> Recorded information:
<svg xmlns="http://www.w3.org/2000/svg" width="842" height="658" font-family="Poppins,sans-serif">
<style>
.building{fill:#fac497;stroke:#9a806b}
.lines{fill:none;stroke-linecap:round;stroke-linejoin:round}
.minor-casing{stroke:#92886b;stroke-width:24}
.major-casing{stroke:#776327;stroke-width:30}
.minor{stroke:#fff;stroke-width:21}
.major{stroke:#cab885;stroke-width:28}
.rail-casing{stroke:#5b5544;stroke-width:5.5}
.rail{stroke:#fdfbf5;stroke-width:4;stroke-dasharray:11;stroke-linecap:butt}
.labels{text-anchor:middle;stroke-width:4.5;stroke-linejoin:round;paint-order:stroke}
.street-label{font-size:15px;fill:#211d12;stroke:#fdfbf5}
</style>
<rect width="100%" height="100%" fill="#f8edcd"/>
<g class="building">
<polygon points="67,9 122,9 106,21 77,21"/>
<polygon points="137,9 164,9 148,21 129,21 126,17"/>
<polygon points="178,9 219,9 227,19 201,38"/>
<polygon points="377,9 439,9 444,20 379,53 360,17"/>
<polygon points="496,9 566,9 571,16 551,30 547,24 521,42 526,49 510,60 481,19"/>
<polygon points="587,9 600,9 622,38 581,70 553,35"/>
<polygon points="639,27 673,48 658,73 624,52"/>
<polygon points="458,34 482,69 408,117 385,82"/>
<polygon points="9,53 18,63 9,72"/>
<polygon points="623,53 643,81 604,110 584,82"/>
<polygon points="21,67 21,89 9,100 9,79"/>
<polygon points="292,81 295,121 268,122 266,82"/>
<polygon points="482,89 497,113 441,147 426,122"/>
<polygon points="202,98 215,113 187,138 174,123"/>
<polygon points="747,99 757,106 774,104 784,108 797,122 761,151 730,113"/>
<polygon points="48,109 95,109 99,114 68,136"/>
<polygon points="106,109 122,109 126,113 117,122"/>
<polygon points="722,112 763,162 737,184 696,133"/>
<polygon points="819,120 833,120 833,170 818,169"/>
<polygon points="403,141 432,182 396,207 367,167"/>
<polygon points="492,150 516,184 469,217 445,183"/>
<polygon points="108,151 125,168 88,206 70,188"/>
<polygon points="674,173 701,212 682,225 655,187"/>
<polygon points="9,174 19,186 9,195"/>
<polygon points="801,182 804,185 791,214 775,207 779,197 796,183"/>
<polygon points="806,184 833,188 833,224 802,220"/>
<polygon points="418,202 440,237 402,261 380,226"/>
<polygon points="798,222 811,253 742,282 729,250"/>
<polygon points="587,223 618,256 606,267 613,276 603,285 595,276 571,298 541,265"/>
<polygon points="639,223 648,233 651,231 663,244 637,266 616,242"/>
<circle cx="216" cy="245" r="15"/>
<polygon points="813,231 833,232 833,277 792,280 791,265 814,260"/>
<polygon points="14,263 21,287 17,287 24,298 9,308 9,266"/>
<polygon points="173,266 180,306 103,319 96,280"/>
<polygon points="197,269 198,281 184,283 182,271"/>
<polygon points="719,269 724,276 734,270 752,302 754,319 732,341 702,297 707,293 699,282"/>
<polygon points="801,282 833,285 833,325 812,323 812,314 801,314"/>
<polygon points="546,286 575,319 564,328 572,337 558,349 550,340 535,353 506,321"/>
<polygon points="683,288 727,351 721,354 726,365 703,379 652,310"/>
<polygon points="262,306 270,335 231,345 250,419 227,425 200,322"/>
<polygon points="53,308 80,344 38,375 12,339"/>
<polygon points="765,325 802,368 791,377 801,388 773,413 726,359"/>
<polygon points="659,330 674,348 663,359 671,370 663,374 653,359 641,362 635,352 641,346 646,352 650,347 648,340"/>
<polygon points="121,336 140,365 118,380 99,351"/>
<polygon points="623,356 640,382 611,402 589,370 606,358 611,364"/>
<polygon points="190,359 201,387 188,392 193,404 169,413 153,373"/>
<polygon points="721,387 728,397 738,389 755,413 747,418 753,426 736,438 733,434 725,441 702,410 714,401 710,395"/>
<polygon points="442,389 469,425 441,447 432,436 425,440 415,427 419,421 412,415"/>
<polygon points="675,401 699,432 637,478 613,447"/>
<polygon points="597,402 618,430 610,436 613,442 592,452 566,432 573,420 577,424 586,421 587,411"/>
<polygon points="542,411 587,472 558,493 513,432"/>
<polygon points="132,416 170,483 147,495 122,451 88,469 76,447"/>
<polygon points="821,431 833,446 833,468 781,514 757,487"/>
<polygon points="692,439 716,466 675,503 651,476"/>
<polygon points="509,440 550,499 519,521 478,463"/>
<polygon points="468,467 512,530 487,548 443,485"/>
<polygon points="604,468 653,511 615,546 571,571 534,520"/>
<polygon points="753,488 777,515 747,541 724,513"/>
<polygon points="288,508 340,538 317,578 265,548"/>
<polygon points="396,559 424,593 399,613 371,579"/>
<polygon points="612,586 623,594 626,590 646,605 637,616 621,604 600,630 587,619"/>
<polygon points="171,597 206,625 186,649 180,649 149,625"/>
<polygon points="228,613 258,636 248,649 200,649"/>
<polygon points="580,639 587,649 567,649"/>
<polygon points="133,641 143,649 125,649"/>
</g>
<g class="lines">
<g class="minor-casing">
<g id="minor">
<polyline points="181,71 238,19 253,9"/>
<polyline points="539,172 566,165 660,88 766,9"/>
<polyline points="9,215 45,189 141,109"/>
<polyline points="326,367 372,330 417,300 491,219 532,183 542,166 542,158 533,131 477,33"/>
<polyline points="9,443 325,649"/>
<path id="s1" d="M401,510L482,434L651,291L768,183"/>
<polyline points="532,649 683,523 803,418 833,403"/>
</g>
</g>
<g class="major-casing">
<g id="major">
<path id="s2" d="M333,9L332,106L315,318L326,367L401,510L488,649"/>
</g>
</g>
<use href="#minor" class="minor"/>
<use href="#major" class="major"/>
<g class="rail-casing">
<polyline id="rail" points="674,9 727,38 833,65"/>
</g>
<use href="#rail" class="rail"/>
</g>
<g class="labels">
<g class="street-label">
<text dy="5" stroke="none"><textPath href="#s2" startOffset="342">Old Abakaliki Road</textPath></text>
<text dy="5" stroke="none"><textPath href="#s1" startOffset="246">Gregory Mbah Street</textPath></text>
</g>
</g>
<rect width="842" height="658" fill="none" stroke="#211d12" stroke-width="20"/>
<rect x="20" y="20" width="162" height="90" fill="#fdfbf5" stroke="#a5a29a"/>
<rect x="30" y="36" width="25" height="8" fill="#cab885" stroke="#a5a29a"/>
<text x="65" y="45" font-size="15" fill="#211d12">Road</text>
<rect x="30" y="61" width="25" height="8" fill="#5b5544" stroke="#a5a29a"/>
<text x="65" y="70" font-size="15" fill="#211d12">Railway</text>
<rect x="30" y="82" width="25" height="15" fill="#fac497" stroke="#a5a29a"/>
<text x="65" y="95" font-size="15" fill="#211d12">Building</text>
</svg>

> Exercise requirements:
Transcribe each entry above exactly as it reads.

> Exercise solution:
<svg xmlns="http://www.w3.org/2000/svg" width="842" height="658" font-family="Poppins,sans-serif">
<style>
.building{fill:#fac497;stroke:#9a806b}
.lines{fill:none;stroke-linecap:round;stroke-linejoin:round}
.minor-casing{stroke:#92886b;stroke-width:24}
.major-casing{stroke:#776327;stroke-width:30}
.minor{stroke:#fff;stroke-width:21}
.major{stroke:#cab885;stroke-width:28}
.rail-casing{stroke:#5b5544;stroke-width:5.5}
.rail{stroke:#fdfbf5;stroke-width:4;stroke-dasharray:11;stroke-linecap:butt}
.labels{text-anchor:middle;stroke-width:4.5;stroke-linejoin:round;paint-order:stroke}
.street-label{font-size:15px;fill:#211d12;stroke:#fdfbf5}
</style>
<rect width="100%" height="100%" fill="#f8edcd"/>
<g class="building">
<polygon points="67,9 122,9 106,21 77,21"/>
<polygon points="137,9 164,9 148,21 129,21 126,17"/>
<polygon points="178,9 219,9 227,19 201,38"/>
<polygon points="377,9 439,9 444,20 379,53 360,17"/>
<polygon points="496,9 566,9 571,16 551,30 547,24 521,42 526,49 510,60 481,19"/>
<polygon points="587,9 600,9 622,38 581,70 553,35"/>
<polygon points="639,27 673,48 658,73 624,52"/>
<polygon points="458,34 482,69 408,117 385,82"/>
<polygon points="9,53 18,63 9,72"/>
<polygon points="623,53 643,81 604,110 584,82"/>
<polygon points="21,67 21,89 9,100 9,79"/>
<polygon points="292,81 295,121 268,122 266,82"/>
<polygon points="482,89 497,113 441,147 426,122"/>
<polygon points="202,98 215,113 187,138 174,123"/>
<polygon points="747,99 757,106 774,104 784,108 797,122 761,151 730,113"/>
<polygon points="48,109 95,109 99,114 68,136"/>
<polygon points="106,109 122,109 126,113 117,122"/>
<polygon points="722,112 763,162 737,184 696,133"/>
<polygon points="819,120 833,120 833,170 818,169"/>
<polygon points="403,141 432,182 396,207 367,167"/>
<polygon points="492,150 516,184 469,217 445,183"/>
<polygon points="108,151 125,168 88,206 70,188"/>
<polygon points="674,173 701,212 682,225 655,187"/>
<polygon points="9,174 19,186 9,195"/>
<polygon points="801,182 804,185 791,214 775,207 779,197 796,183"/>
<polygon points="806,184 833,188 833,224 802,220"/>
<polygon points="418,202 440,237 402,261 380,226"/>
<polygon points="798,222 811,253 742,282 729,250"/>
<polygon points="587,223 618,256 606,267 613,276 603,285 595,276 571,298 541,265"/>
<polygon points="639,223 648,233 651,231 663,244 637,266 616,242"/>
<circle cx="216" cy="245" r="15"/>
<polygon points="813,231 833,232 833,277 792,280 791,265 814,260"/>
<polygon points="14,263 21,287 17,287 24,298 9,308 9,266"/>
<polygon points="173,266 180,306 103,319 96,280"/>
<polygon points="197,269 198,281 184,283 182,271"/>
<polygon points="719,269 724,276 734,270 752,302 754,319 732,341 702,297 707,293 699,282"/>
<polygon points="801,282 833,285 833,325 812,323 812,314 801,314"/>
<polygon points="546,286 575,319 564,328 572,337 558,349 550,340 535,353 506,321"/>
<polygon points="683,288 727,351 721,354 726,365 703,379 652,310"/>
<polygon points="262,306 270,335 231,345 250,419 227,425 200,322"/>
<polygon points="53,308 80,344 38,375 12,339"/>
<polygon points="765,325 802,368 791,377 801,388 773,413 726,359"/>
<polygon points="659,330 674,348 663,359 671,370 663,374 653,359 641,362 635,352 641,346 646,352 650,347 648,340"/>
<polygon points="121,336 140,365 118,380 99,351"/>
<polygon points="623,356 640,382 611,402 589,370 606,358 611,364"/>
<polygon points="190,359 201,387 188,392 193,404 169,413 153,373"/>
<polygon points="721,387 728,397 738,389 755,413 747,418 753,426 736,438 733,434 725,441 702,410 714,401 710,395"/>
<polygon points="442,389 469,425 441,447 432,436 425,440 415,427 419,421 412,415"/>
<polygon points="675,401 699,432 637,478 613,447"/>
<polygon points="597,402 618,430 610,436 613,442 592,452 566,432 573,420 577,424 586,421 587,411"/>
<polygon points="542,411 587,472 558,493 513,432"/>
<polygon points="132,416 170,483 147,495 122,451 88,469 76,447"/>
<polygon points="821,431 833,446 833,468 781,514 757,487"/>
<polygon points="692,439 716,466 675,503 651,476"/>
<polygon points="509,440 550,499 519,521 478,463"/>
<polygon points="468,467 512,530 487,548 443,485"/>
<polygon points="604,468 653,511 615,546 571,571 534,520"/>
<polygon points="753,488 777,515 747,541 724,513"/>
<polygon points="288,508 340,538 317,578 265,548"/>
<polygon points="396,559 424,593 399,613 371,579"/>
<polygon points="612,586 623,594 626,590 646,605 637,616 621,604 600,630 587,619"/>
<polygon points="171,597 206,625 186,649 180,649 149,625"/>
<polygon points="228,613 258,636 248,649 200,649"/>
<polygon points="580,639 587,649 567,649"/>
<polygon points="133,641 143,649 125,649"/>
</g>
<g class="lines">
<g class="minor-casing">
<g id="minor">
<polyline points="181,71 238,19 253,9"/>
<polyline points="539,172 566,165 660,88 766,9"/>
<polyline points="9,215 45,189 141,109"/>
<polyline points="326,367 372,330 417,300 491,219 532,183 542,166 542,158 533,131 477,33"/>
<polyline points="9,443 325,649"/>
<path id="s1" d="M401,510L482,434L651,291L768,183"/>
<polyline points="532,649 683,523 803,418 833,403"/>
</g>
</g>
<g class="major-casing">
<g id="major">
<path id="s2" d="M333,9L332,106L315,318L326,367L401,510L488,649"/>
</g>
</g>
<use href="#minor" class="minor"/>
<use href="#major" class="major"/>
<g class="rail-casing">
<polyline id="rail" points="674,9 727,38 833,65"/>
</g>
<use href="#rail" class="rail"/>
</g>
<g class="labels">
<g class="street-label">
<text dy="5" stroke="none"><textPath href="#s2" startOffset="342">Old Abakaliki Road</textPath></text>
<text dy="5" stroke="none"><textPath href="#s1" startOffset="246">Gregory Mbah Street</textPath></text>
</g>
</g>
<rect width="842" height="658" fill="none" stroke="#211d12" stroke-width="20"/>
<rect x="20" y="20" width="162" height="90" fill="#fdfbf5" stroke="#a5a29a"/>
<rect x="30" y="36" width="25" height="8" fill="#cab885" stroke="#a5a29a"/>
<text x="65" y="45" font-size="15" fill="#211d12">Road</text>
<rect x="30" y="61" width="25" height="8" fill="#5b5544" stroke="#a5a29a"/>
<text x="65" y="70" font-size="15" fill="#211d12">Railway</text>
<rect x="30" y="82" width="25" height="15" fill="#fac497" stroke="#a5a29a"/>
<text x="65" y="95" font-size="15" fill="#211d12">Building</text>
</svg>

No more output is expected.